Nicht in streng limitierter Einzelanfertigung wohlbemerkt, sondern als langfristig angelegtes Serienprojekt mit einem klaren Ziel: den etablierten Sportwagenbauern nachhaltig in die Suppe zu spucken. Dazu bedurfte es zugelieferter Technik – gewiss. Unterm Strich sollte der angedachte Mittelmotor-Zweisitzer jedoch trotz etlicher Bauteile aus dem VW-Regal (V6-Saugmotor, DSG-Getriebe) einen gänzlich eigenständigen Charakter besitzen. Mit seinen kompakten Abmessungen, dem Mittelmotorkonzept und konsequentem Leichtbau soll der Artega GT im Test zeigen, dass es nicht immer und unbedingt exorbitanter Motorleistungen braucht, um flott ums Eck zu wedeln. Eckdaten, die die neue Führung um Ex-BMW-, Continental- und Infineon-Vorstand Wolfgang Ziebart und den mexikanischen Privatinvestor Tresalia Capital grundsätzlich eins zu eins übernommen hat.

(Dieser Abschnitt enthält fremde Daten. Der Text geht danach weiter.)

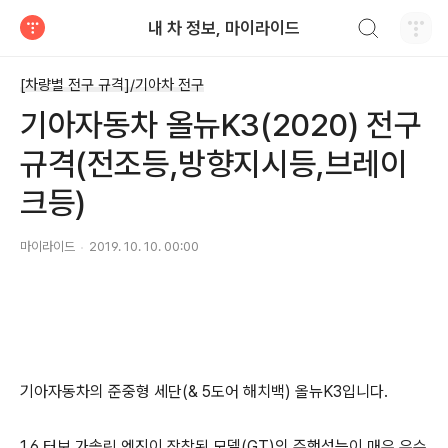
검색하기
내 차 정보, 마이라이드
티스토리
[차량별 전구 규격]/기아차 전구
기아자동차 올뉴K3(2020) 전구
규격(전조등,방향지시등,브레이
크등)
마이라이드
2019. 10. 10. 00:00
기아자동차의 준중형 세단(& 5도어 해치백) 올뉴K3입니다.
1.6 터보 가솔린 엔진이 장착된 모델(GT)의 주행성능이 매우 우수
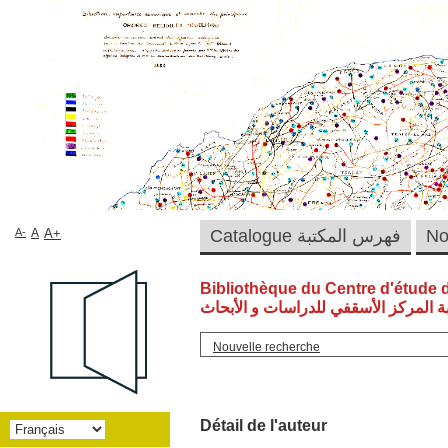
A-
A
A+
Catalogue فهرس المكتبة
Bibliothèque du Centre d'étude 
ة المركز الأسقفي للدراسات و الأبحاث
Nouvelle recherche
Détail de l'auteur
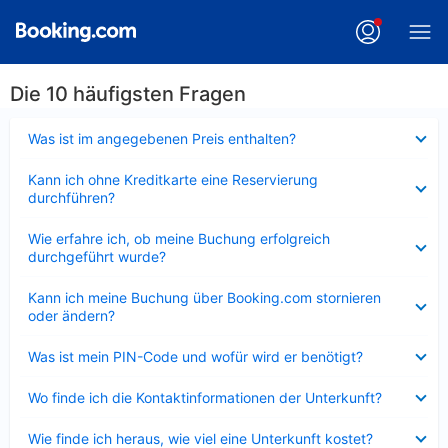
Die 10 häufigsten Fragen
Verkleinert
Was ist im angegebenen Preis enthalten?
Verkleinert
Kann ich ohne Kreditkarte eine Reservierung
durchführen?
Verkleinert
Wie erfahre ich, ob meine Buchung erfolgreich
durchgeführt wurde?
Verkleinert
Kann ich meine Buchung über Booking.com stornieren
oder ändern?
Verkleinert
Was ist mein PIN-Code und wofür wird er benötigt?
Verkleinert
Wo finde ich die Kontaktinformationen der Unterkunft?
Verkleinert
Wie finde ich heraus, wie viel eine Unterkunft kostet?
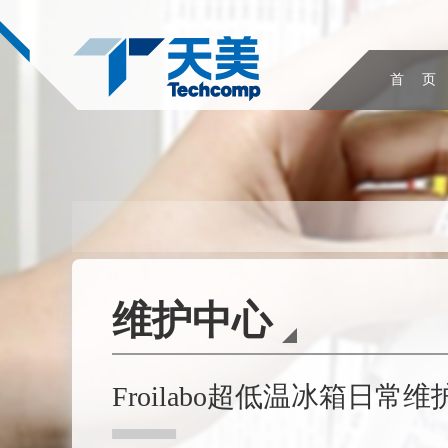
首 页
维护中心
Froilabo超低温冰箱日常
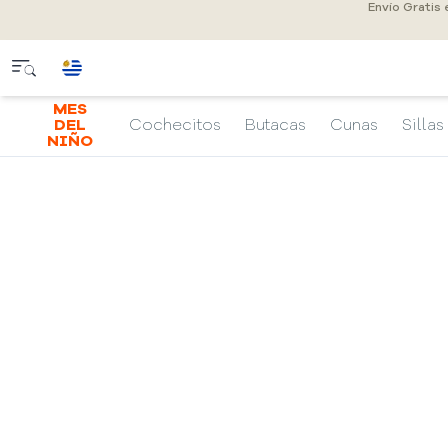
Envío Gratis
MES
DEL
Cochecitos
Butacas
Cunas
Sillas
NIÑO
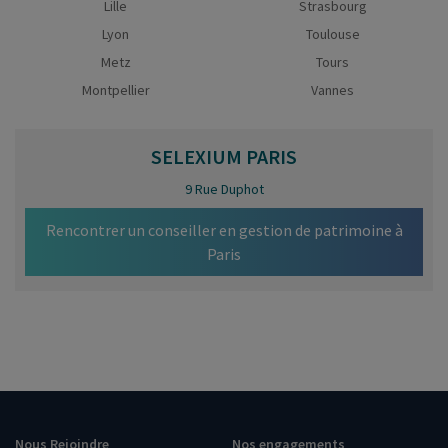
Lille
Strasbourg
Lyon
Toulouse
Metz
Tours
Montpellier
Vannes
SELEXIUM
PARIS
9 Rue Duphot
Rencontrer un conseiller en gestion de patrimoine à
Paris
Nous Rejoindre
Nos engagements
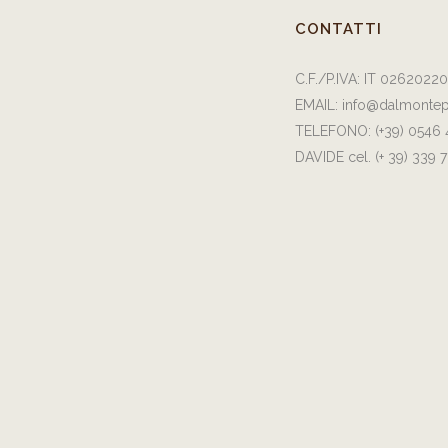
CONTATTI
C.F./P.IVA: IT 0262022
EMAIL:
info@dalmontep
TELEFONO:
(+39) 0546
DAVIDE cel.
(+ 39) 339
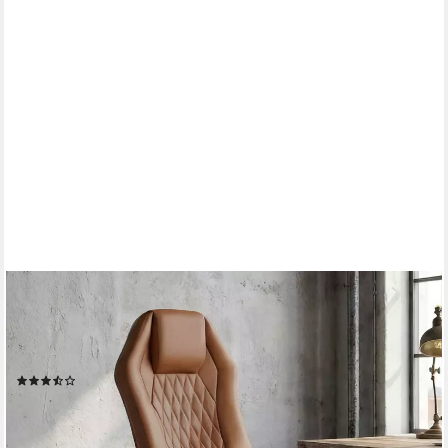
FINEBUY
Chefsessel Bürostuhl MONTEREY Echtleder Schreibtischstuhl
Drehstuhl (Bürostuhl MONTEREY Echtleder Caramel 120KG),
Schreibtischstuhl Hohe Rückenlehne mit Kopfstütze
(3)
419,95 €
lieferbar - in 3-4 Werktagen bei dir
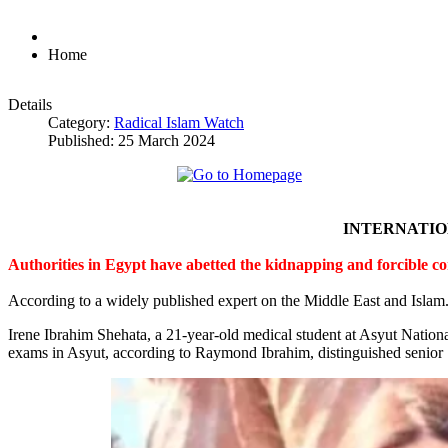
Home
Details
Category:
Radical Islam Watch
Published: 25 March 2024
INTERNATI
Authorities in Egypt have abetted the kidnapping and forcible c
According to a widely published expert on the Middle East and Islam
Irene Ibrahim Shehata, a 21-year-old medical student at Asyut Nation
exams in Asyut, according to Raymond Ibrahim, distinguished senior S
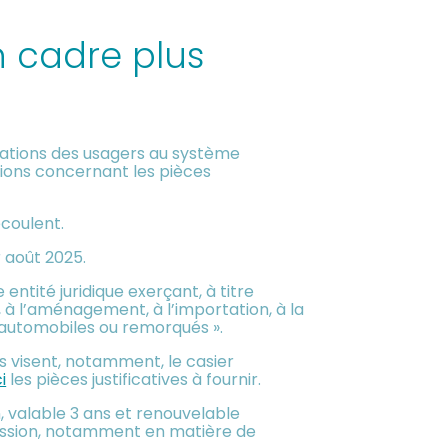
n cadre plus
arations des usagers au système
ations concernant les pièces
écoulent.
 août 2025.
entité juridique exerçant, à titre
, à l’aménagement, à l’importation, à la
s automobiles ou remorqués ».
ns visent, notamment, le casier
ci
les pièces justificatives à fournir.
n, valable 3 ans et renouvelable
mission, notamment en matière de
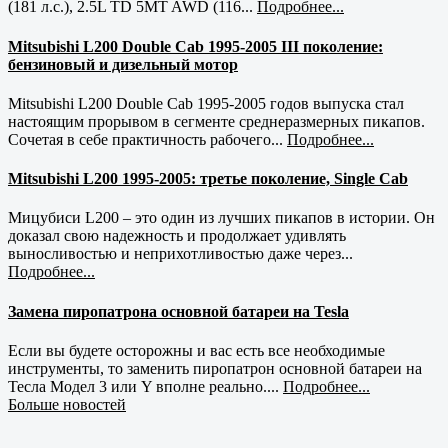
(181 л.с.), 2.5L TD 5MT AWD (116...
Подробнее...
Mitsubishi L200 Double Cab 1995-2005 III поколение:
бензиновый и дизельный мотор
Mitsubishi L200 Double Cab 1995-2005 годов выпуска стал
настоящим прорывом в сегменте среднеразмерных пикапов.
Сочетая в себе практичность рабочего...
Подробнее...
Mitsubishi L200 1995-2005: третье поколение, Single Cab
Мицубиси L200 – это один из лучших пикапов в истории. Он
доказал свою надежность и продолжает удивлять
выносливостью и неприхотливостью даже через...
Подробнее...
Замена пиропатрона основной батареи на Tesla
Если вы будете осторожны и вас есть все необходимые
инструменты, то заменить пиропатрон основной батареи на
Тесла Модел 3 или Y вполне реально....
Подробнее...
Больше новостей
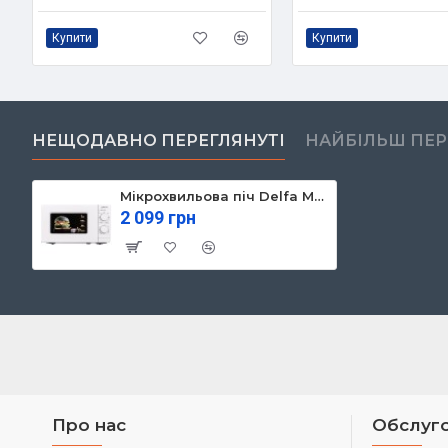
Купити
Купити
НЕЩОДАВНО ПЕРЕГЛЯНУТІ
НАЙБІЛЬШ ПЕ
Мікрохвильова піч Delfa MD202MW
2 099 грн
Про нас
Обслуго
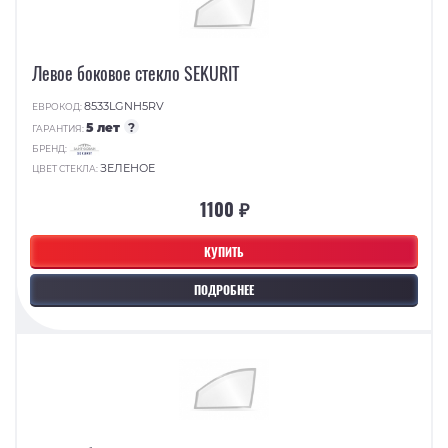
Левое боковое стекло SEKURIT
8533LGNH5RV
ЕВРОКОД:
5 лет
?
ГАРАНТИЯ:
БРЕНД:
ЗЕЛЕНОЕ
ЦВЕТ СТЕКЛА:
1100 ₽
КУПИТЬ
ПОДРОБНЕЕ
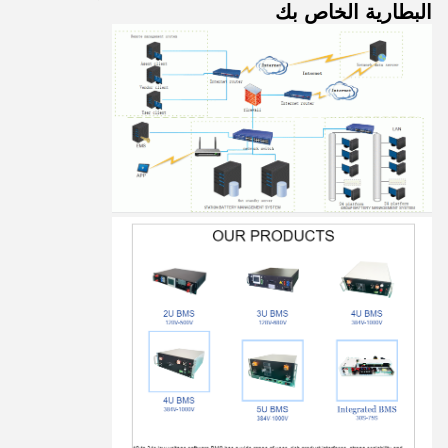
البطارية الخاص بك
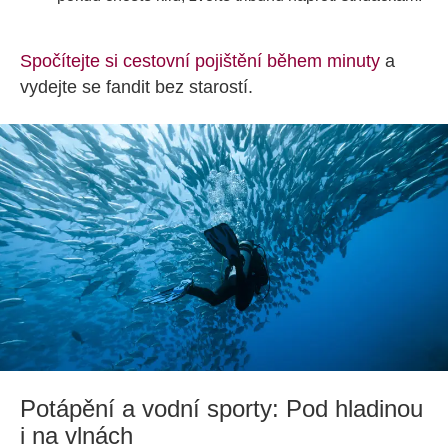
Spočítejte si cestovní pojištění během minuty
a
vydejte se fandit bez starostí.
Potápění a vodní sporty: Pod hladinou
i na vlnách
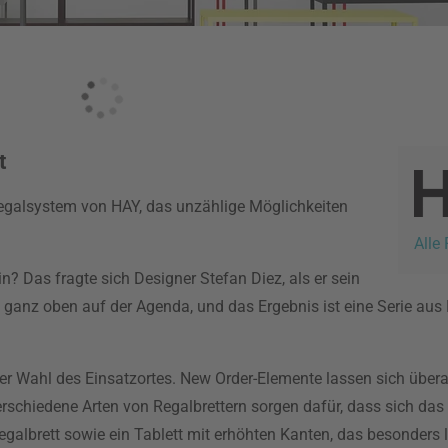
t
 Regalsystem von HAY, das unzählige Möglichkeiten
Alle
? Das fragte sich Designer Stefan Diez, als er sein
i ganz oben auf der Agenda, und das Ergebnis ist eine Serie aus
r Wahl des Einsatzortes. New Order-Elemente lassen sich überall
erschiedene Arten von Regalbrettern sorgen dafür, dass sich da
galbrett sowie ein Tablett mit erhöhten Kanten, das besonders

Der Artega GT wiegt gerade mal 1.283 Kilogramm

Ergo erfüllt der 300 PS starke Zweisitzer mit vier Meter von der Frontschürzenspitze bis zu dem ovalen Auspuffendrohren die ehedem für die Kompaktklasse bindende Längennorm. Zudem trägt der Artega GT sein 3,6 Liter großes, V-förmig angeordnetes Six-Pack nahezu unsichtbar vor der Hinterachse und baut auf einem gerade einmal 100 Kilogramm schweren, in Eigenregie konstruierten Aluminium-Spaceframe auf. Gepaart mit hochfesten Stählen und kohlefaserverstärkten Verbundwerkstoffen gelang es den Entwicklern auf diesem Weg, das Gesamtgewicht des hinterradgetriebenen Mittelmotorcoupés mit 1.283 Kilogramm wohltuend niedrig zu halten. Zum Vergleich: Ein Porsche Cayman S bringt, obwohl gleichfalls zu den leichteren Sportwagen zählend, bereits rund 120 Kilo mehr auf die Waage und muss in der Folge trotz seiner nominell höheren Leistung von 320 PS mit jeder Pferdestärke 4,6 statt wie der Artega GT knapp 4,3 Kilogramm in Bewegung setzen.

Dies und die dem Antriebskonzept geschuldete leicht hecklastige Gewichtsverteilung von 42,6 zu 57,4 Prozent lassen in Bezug auf die fahrdynamischen Anlagen einiges vom Artega GT im Test erwarten. Bevor dem Sportcoupé im Rahmen eines ersten Tests gründlich auf den Zahn gefühlt wird, sei allerdings erst einmal behutsam Kontakt mit dem Newcomer aufgenommen. Behutsam deshalb, weil an Bord des kompakten Hecktrieblers mit den wuchtigen, 305/30 R 19 messenden Michelin Pilot Sport 2-Pneus an der Hinterachse einiges anders ist als bei der etablierten Konkurrenz aus der Großserienproduktion.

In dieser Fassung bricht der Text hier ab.